Does the Illinois retainage cap apply to residential construction?
No. The Contractor Prompt Payment Act excludes residential projects involving 12 or fewer units in a single building. On those projects, retainage is governed by the contract terms. If you are working on a larger residential development - such as a multi-unit apartment building with more than 12 units - the statutory caps do apply.
What happens if an owner refuses to reduce retainage after the project reaches 50% completion?
The owner is in violation of the Contractor Prompt Payment Act. You are entitled to the excess retainage plus 10% annual interest from the date it should have been released. You also have the right to file a mechanics lien for the amount wrongfully withheld and to pursue a legal claim for the balance.

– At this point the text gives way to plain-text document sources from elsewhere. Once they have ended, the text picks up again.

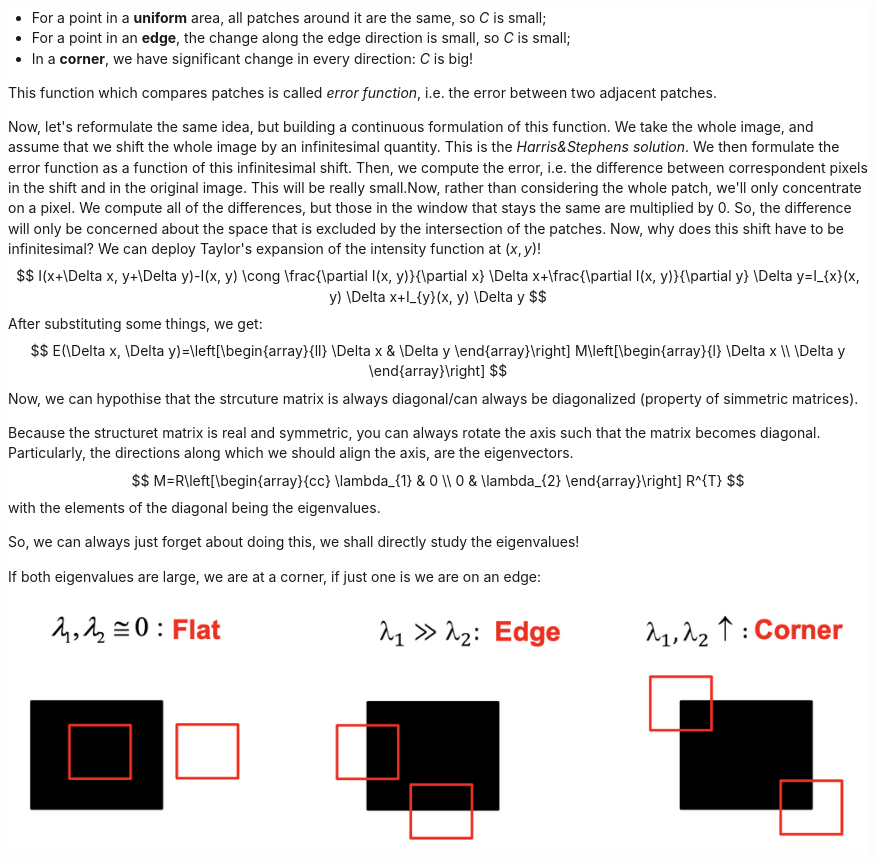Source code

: 
- For a point in a **uniform** area, all patches around it are the same, so $C$ is small;
- For a point in an **edge**, the change along the edge direction is small, so $C$ is small;
- In a **corner**, we have significant change in every direction: $C$ is big!

This function which compares patches is called *error function*, i.e. the error between two adjacent patches.

Now, let's reformulate the same idea, but building a continuous formulation of this function. We take the whole image, and assume that we shift the whole image by an infinitesimal quantity. This is the *Harris&Stephens solution*. We then formulate the error function as a function of this infinitesimal shift. Then, we compute the error, i.e. the difference between correspondent pixels in the shift and in the original image. This will be really small.Now, rather than considering the whole patch, we'll only concentrate on a pixel. We compute all of the differences, but those in the window that stays the same are multiplied by 0. So, the difference will only be concerned about the space that is excluded by the intersection of the patches. Now, why does this shift have to be infinitesimal? We can deploy Taylor's expansion of the intensity function at $(x,y)$! 
$$
I(x+\Delta x, y+\Delta y)-I(x, y) \cong \frac{\partial I(x, y)}{\partial x} \Delta x+\frac{\partial I(x, y)}{\partial y} \Delta y=I_{x}(x, y) \Delta x+I_{y}(x, y) \Delta y
$$
After substituting some things, we get:
$$
E(\Delta x, \Delta y)=\left[\begin{array}{ll}
\Delta x & \Delta y
\end{array}\right] M\left[\begin{array}{l}
\Delta x \\
\Delta y
\end{array}\right]
$$
Now, we can hypothise that the strcuture matrix is always diagonal/can always be diagonalized (property of simmetric matrices).

Because the structuret matrix is real and symmetric, you can always rotate the axis such that the matrix becomes diagonal. Particularly, the directions along which we should align the axis, are the eigenvectors. 
$$
M=R\left[\begin{array}{cc}
\lambda_{1} & 0 \\
0 & \lambda_{2}
\end{array}\right] R^{T}
$$
with the elements of the diagonal being the eigenvalues. 

So, we can always just forget about doing this, we shall directly study the eigenvalues!

If both eigenvalues are large, we are at a corner, if just one is we are on an edge:

![Eigenvalues vs corners](res/eigenvalues-vs-corners.png)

Can I file a mechanics lien for unpaid retainage in Illinois?
Yes. Unpaid retainage is lienable under the Illinois Mechanics Lien Act just like any other unpaid amount for labor or materials. Missing that deadline can extinguish your lien rights, so timing is critical.
Does the 15-day payment rule apply to subcontractors?
Yes. Once a general contractor receives payment from the owner - including retainage - the GC must pay subcontractors their share within 15 calendar days. The same rule applies down the chain: a subcontractor who receives payment from the GC must pay their sub-subcontractors within 15 days.